Example 1: B&G e1510-5BC, 1000 GPM at 100’

This pump has a 5” discharge and a 6” suction. The velocity head correction will be applied to both gauge readouts so it will not matter what the readout is. It will only matter what the velocity is.  In other words, let’s assume the discharge reading is 60 PSIG and the suction reading is 16.3 PSIG. The difference of 60 PSIG minus the 16.7 PSIG is 43.3 PSIG X 2.31 = 100 feet.

Let’s look at the correction. The Bell & Gossett electronic system syzer is a great tool for this. Here is a screenshot from the mobile version for both the 5” and 6” sizes.

The velocity head for the 6” pipe is (V2/2g) or (11.11 X 11.11)/64.2 = 1.92 or about 2 feet. The velocity head for the 5” was calculated earlier at 4 feet. The difference is 2 feet. Since the velocity pulls the readings down, we would add the difference of 2 feet back to the readout and the pump head would be 102 feet. The difference in the pump curve is so small that it does not make a difference.

Example 2: B&G e-HSC -5x8x9.5 1000 GPM at 25’

I started the article with a troubled phone call, and this is the pumping scenario that caused the issue. I changed the pump to protect the innocent.

Here the velocity on the discharge is identical to the pump above but the suction velocity in 8” pipe is lower at 6.42 fps. The suction velocity head correction is (6.42 X 6.42)/64.4 = 0.6 feet. The correction is 4.0 feet minus 0.6 feet = 3.4 feet.

What happened on this job was the balance report said the chiller and the flow meter we sold, a Badger M2000 magnetic flow meter both indicated 900 GPM but the pump readout indicated we were at design. What was missing was the velocity head correction.

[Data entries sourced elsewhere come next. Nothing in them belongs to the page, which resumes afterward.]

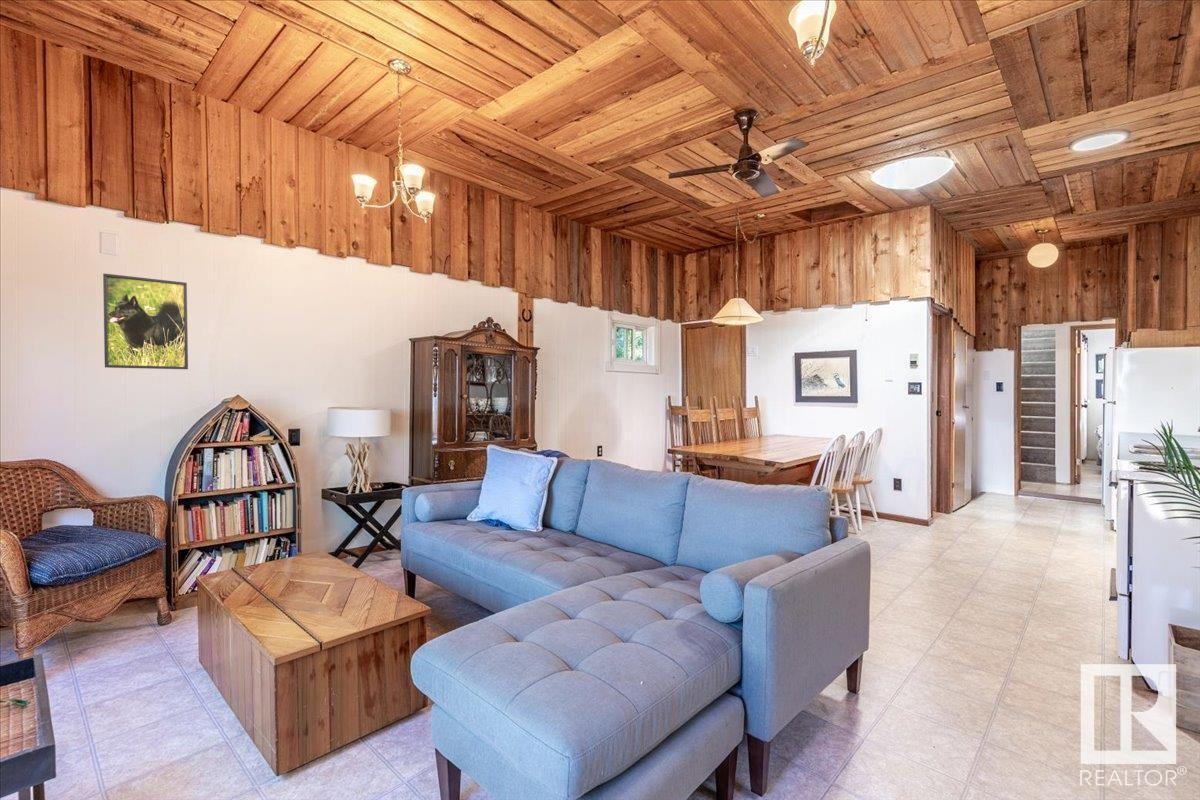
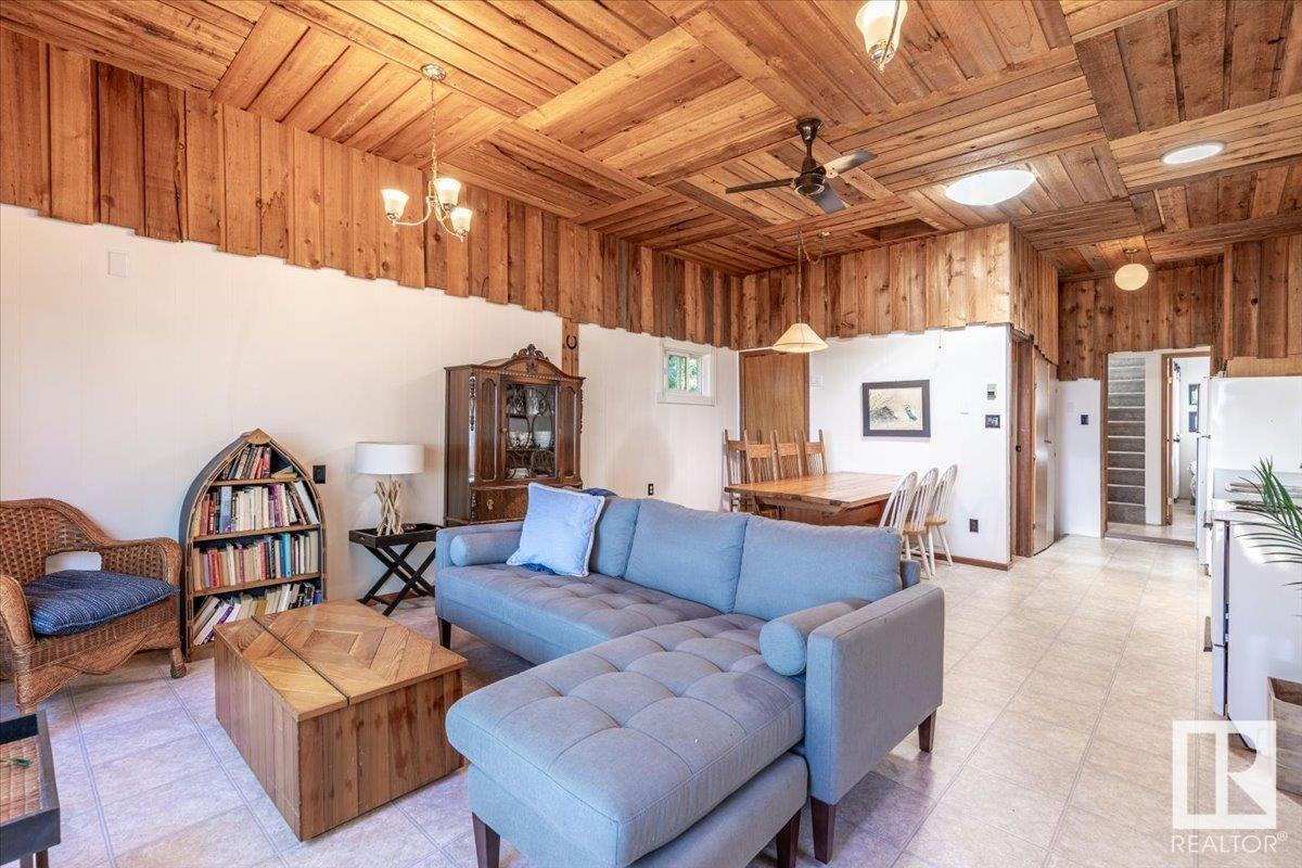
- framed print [102,273,189,370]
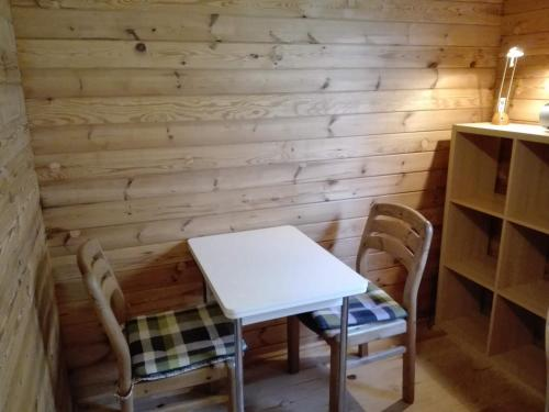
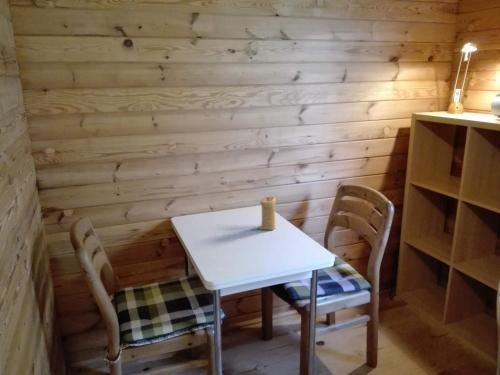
+ candle [257,195,277,231]
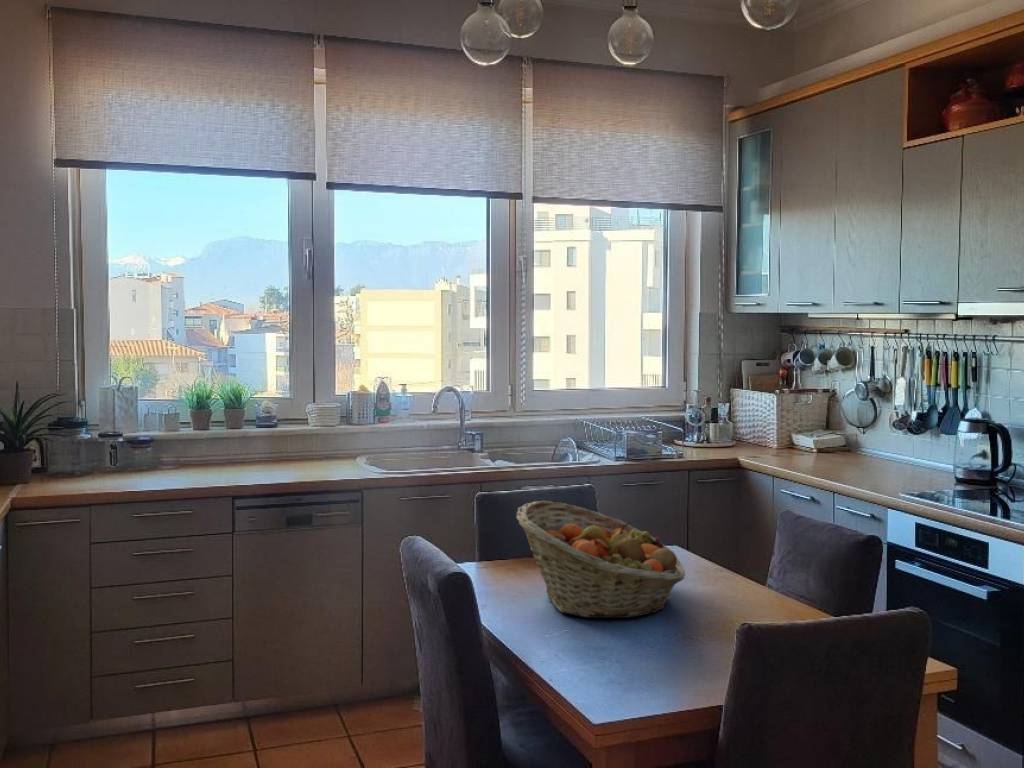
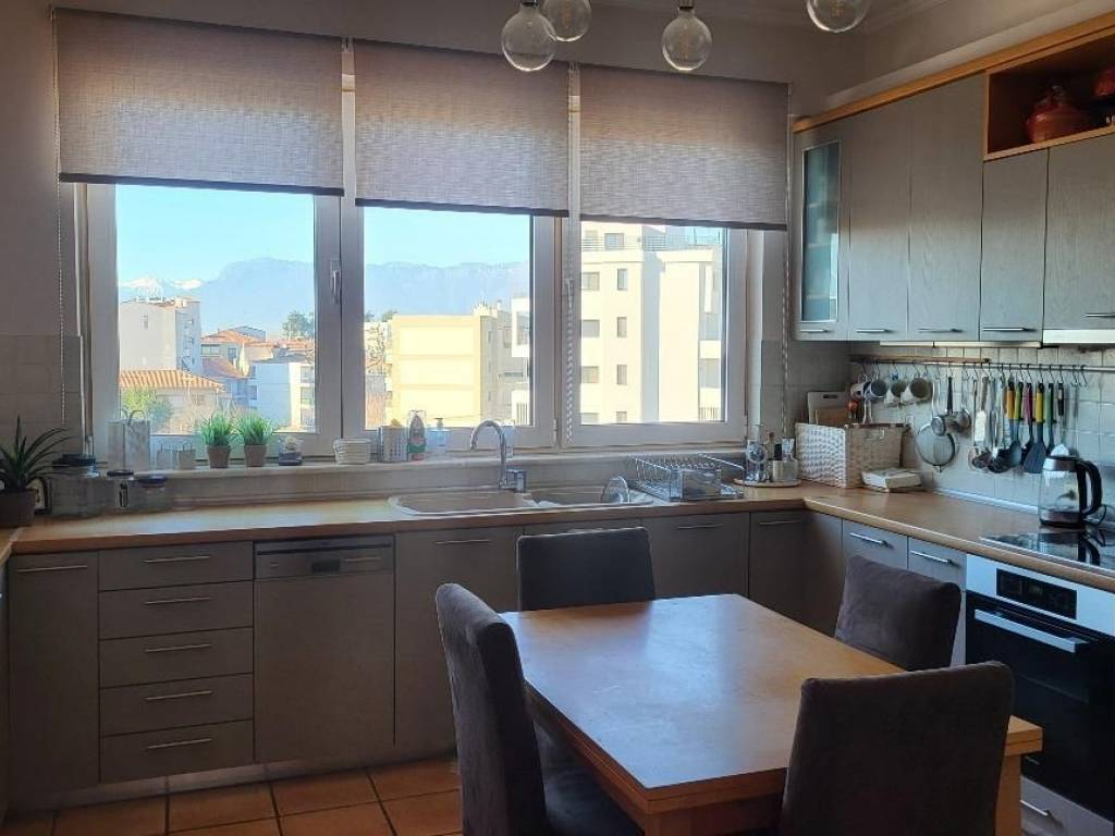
- fruit basket [516,500,686,619]
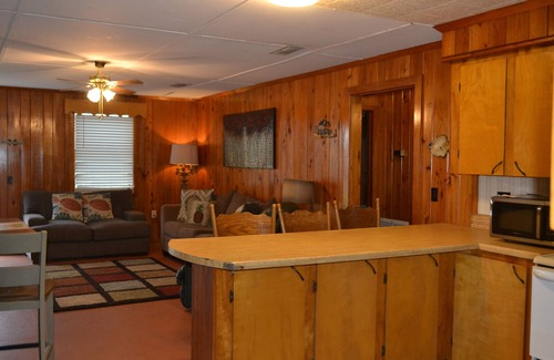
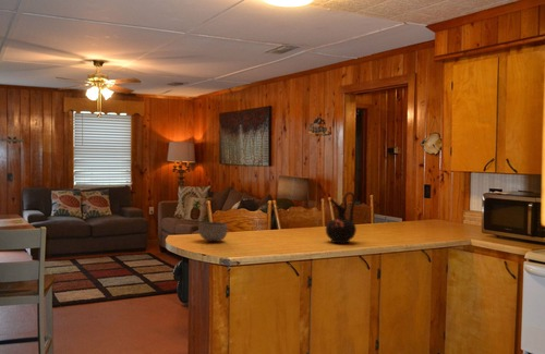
+ bowl [197,221,229,242]
+ ceramic jug [325,191,358,244]
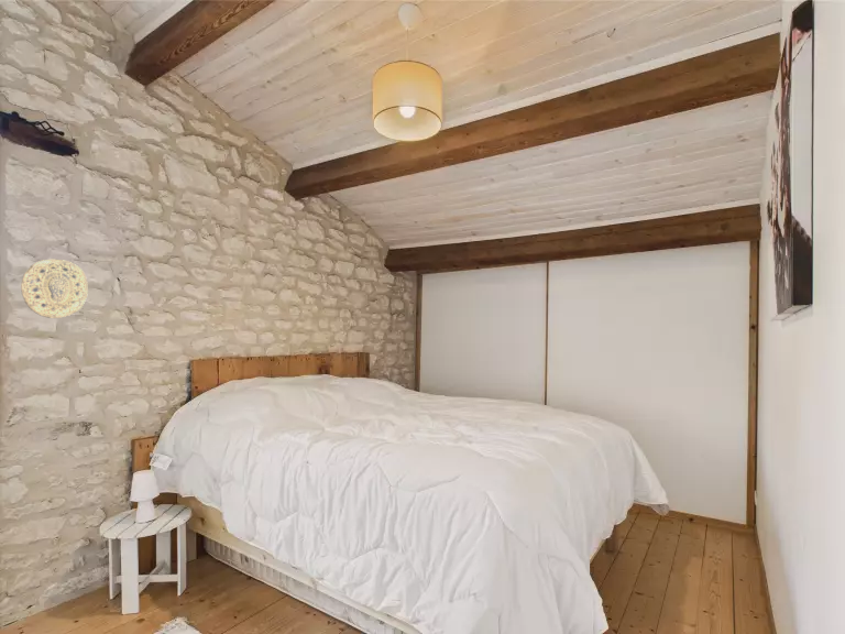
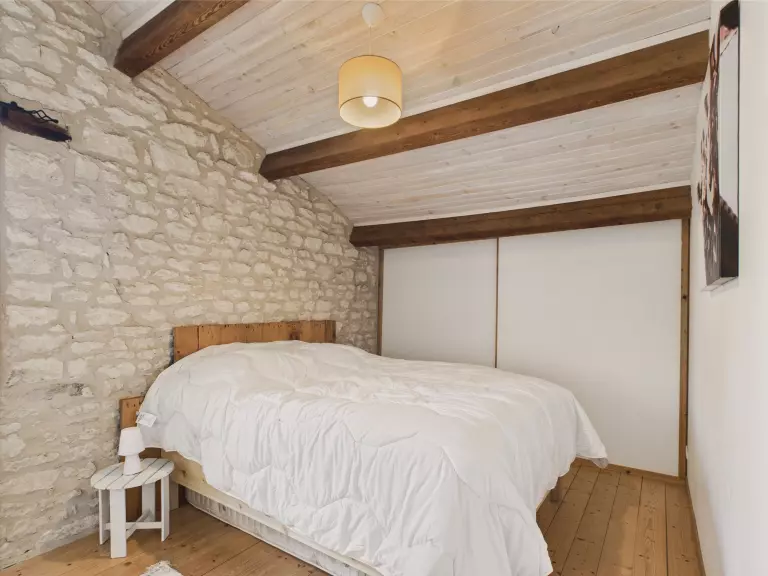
- decorative plate [20,259,89,319]
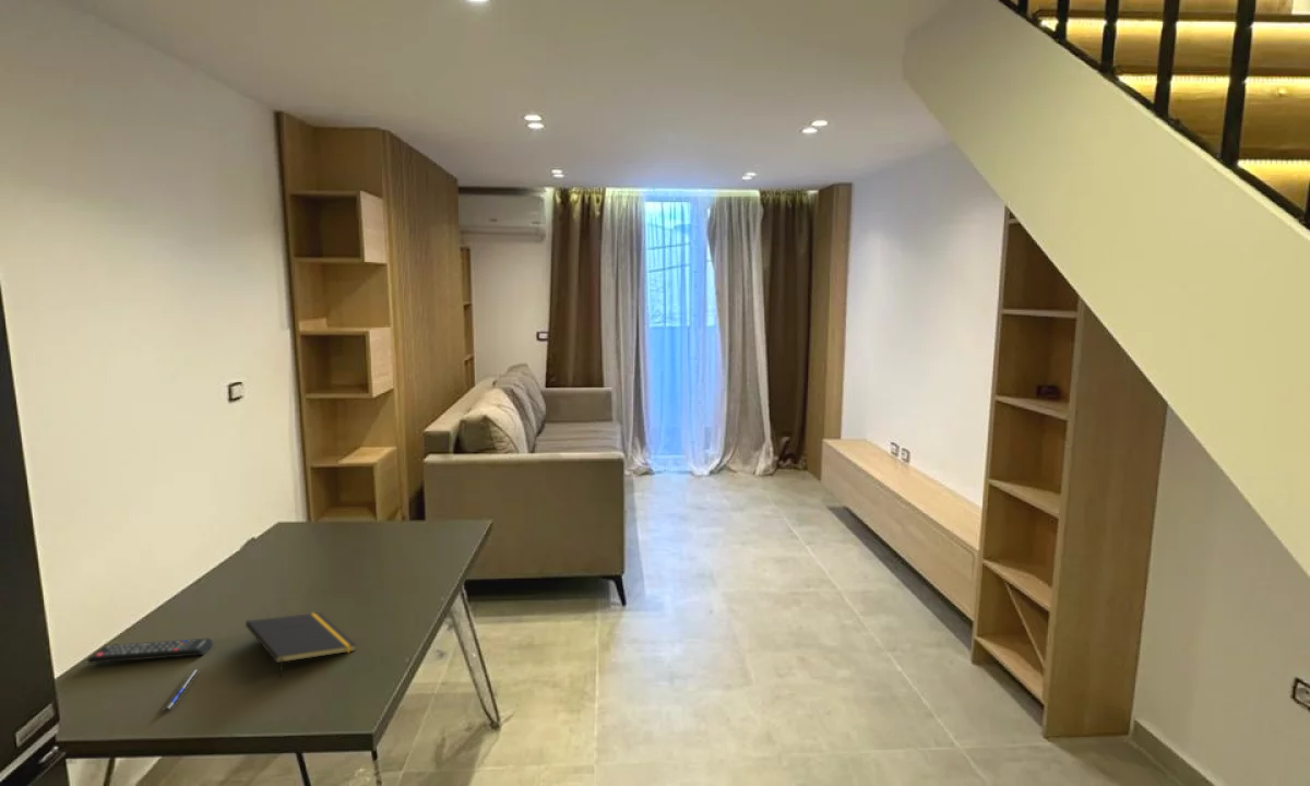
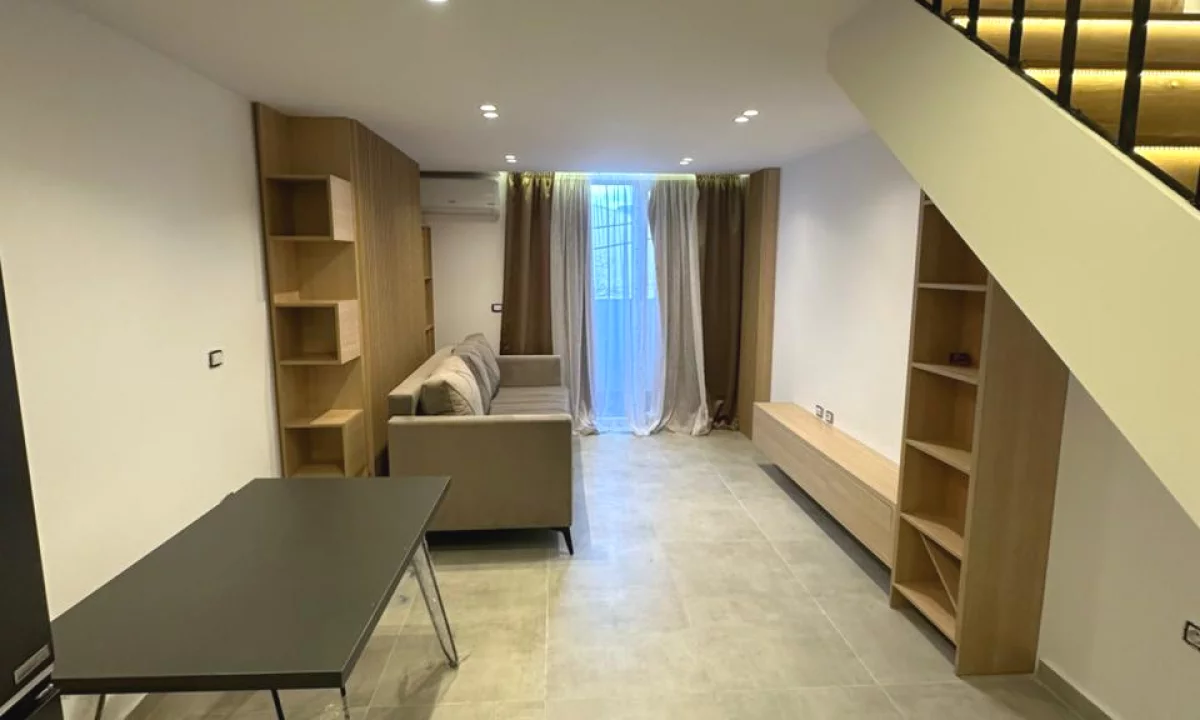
- remote control [86,638,214,665]
- notepad [245,611,357,679]
- pen [162,668,201,712]
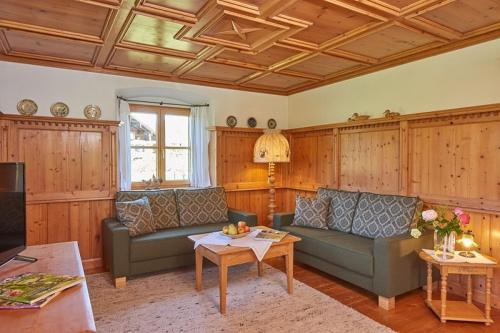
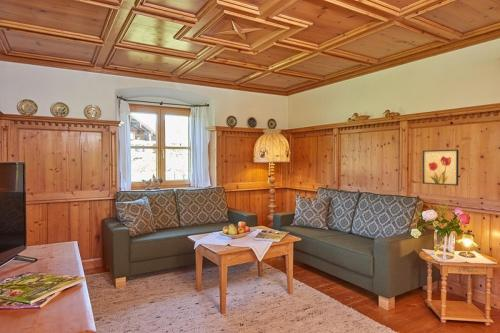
+ wall art [421,149,459,187]
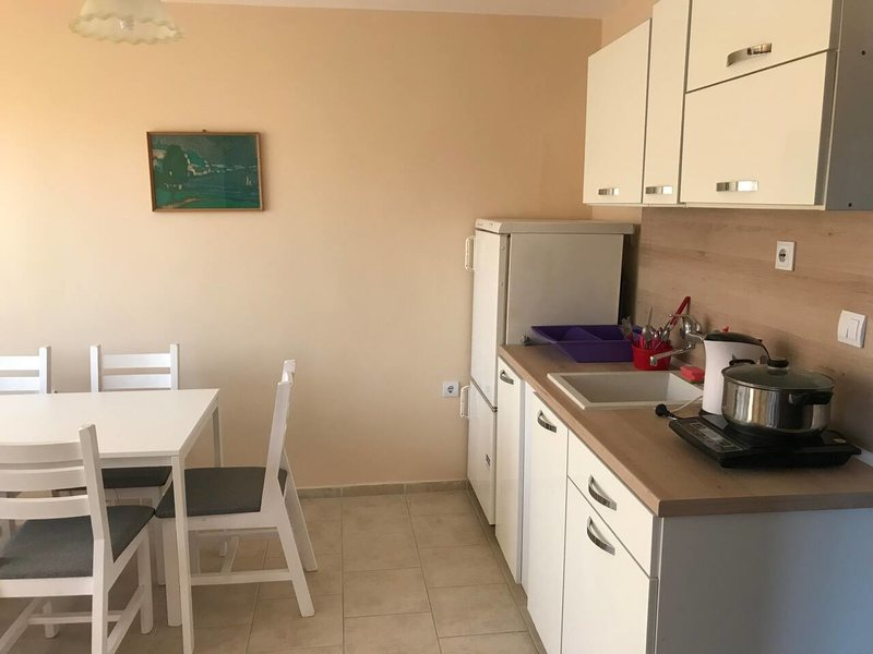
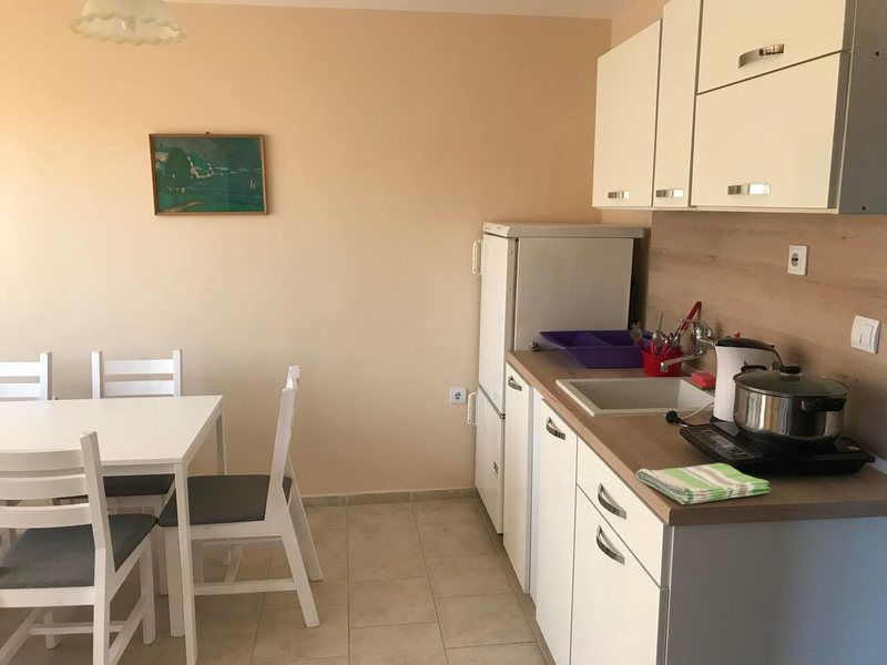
+ dish towel [635,462,772,505]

No, the sky is not falling! If you are a NEBB or AABC balance contractor or anyone reading out a device with different pipe sizes on the product or pipe just remember a couple of things. When the velocity is very high, review the velocity head correction for any change in your calculations. For pumps where the head reading will be low, remember to correctly apply the velocity head correction for an accurate analysis.